Our focus this year has been talent development and upskilling – the teams have responded fantastically to all our learning and development initiatives. For example, our workforce in Sales & Operations across various lines of business is undergoing a robust Behavioral and Functional Training Curriculum to reskill, develop and thereby enhance performance and business results.
Thus, we are readying our talent to step into larger roles, as the organization charts its growth path and creates a succession pipeline. We offer a career ladder and lattice, not based on tenure, but based on talent. We have done an extensive study on unique roles the organization can offer at the start of the year, along with an extensive job evaluation process so that we get the talent ready for the roles and not the other way around.
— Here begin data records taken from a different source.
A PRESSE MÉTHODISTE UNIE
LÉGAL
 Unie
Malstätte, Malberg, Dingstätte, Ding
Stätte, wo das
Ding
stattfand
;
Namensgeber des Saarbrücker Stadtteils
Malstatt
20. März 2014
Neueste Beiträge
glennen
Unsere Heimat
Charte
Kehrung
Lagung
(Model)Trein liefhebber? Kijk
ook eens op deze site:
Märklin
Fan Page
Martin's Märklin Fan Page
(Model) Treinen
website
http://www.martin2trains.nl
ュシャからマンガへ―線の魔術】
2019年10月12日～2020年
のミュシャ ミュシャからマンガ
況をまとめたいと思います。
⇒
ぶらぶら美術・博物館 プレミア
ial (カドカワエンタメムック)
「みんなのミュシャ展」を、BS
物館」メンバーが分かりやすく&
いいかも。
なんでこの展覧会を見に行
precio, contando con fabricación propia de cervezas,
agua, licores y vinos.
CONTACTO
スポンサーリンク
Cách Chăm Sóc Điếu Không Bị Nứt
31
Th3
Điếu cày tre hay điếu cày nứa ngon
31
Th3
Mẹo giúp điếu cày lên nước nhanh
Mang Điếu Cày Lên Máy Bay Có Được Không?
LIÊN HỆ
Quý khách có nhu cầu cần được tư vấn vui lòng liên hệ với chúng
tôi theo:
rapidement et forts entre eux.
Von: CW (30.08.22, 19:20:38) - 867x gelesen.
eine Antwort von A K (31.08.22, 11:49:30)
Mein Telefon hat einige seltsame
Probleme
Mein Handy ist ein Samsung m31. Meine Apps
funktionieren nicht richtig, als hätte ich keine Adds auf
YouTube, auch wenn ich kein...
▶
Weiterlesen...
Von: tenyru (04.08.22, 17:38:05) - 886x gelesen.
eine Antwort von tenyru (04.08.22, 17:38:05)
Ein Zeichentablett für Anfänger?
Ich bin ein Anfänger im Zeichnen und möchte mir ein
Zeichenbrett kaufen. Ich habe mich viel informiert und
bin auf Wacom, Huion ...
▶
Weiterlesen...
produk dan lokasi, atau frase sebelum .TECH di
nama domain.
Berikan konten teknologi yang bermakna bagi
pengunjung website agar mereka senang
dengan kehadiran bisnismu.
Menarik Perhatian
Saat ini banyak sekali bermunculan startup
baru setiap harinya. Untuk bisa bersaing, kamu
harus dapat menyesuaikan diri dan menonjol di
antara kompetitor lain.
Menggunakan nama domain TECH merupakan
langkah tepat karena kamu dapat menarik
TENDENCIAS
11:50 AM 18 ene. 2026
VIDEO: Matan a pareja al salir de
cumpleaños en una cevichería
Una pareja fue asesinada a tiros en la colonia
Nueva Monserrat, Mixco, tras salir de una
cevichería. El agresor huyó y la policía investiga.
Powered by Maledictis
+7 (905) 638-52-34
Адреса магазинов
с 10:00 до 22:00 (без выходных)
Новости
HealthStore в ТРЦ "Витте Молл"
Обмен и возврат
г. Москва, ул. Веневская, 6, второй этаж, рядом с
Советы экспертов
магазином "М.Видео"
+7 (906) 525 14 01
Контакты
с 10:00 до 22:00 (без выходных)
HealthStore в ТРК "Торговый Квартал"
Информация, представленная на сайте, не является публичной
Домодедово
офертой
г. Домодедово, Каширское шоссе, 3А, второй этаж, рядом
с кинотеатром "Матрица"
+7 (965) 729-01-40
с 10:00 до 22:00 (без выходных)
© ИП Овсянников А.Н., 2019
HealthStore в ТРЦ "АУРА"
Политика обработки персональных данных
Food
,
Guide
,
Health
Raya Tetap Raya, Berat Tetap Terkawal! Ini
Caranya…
We have also created job rotation/enrichment opportunities within the organization to ensure a level playing field of opportunities. All these measures have definitely helped in keeping attrition down to the minimum across our businesses.
To sum up, organizations like Innoterra, which slowly, but steadily create a niche within their own environment of trust, warmth, growth, low attrition, and high engagement at all levels, can withstand the turbulence and volatility in the outside world and remain on a stable path of business success.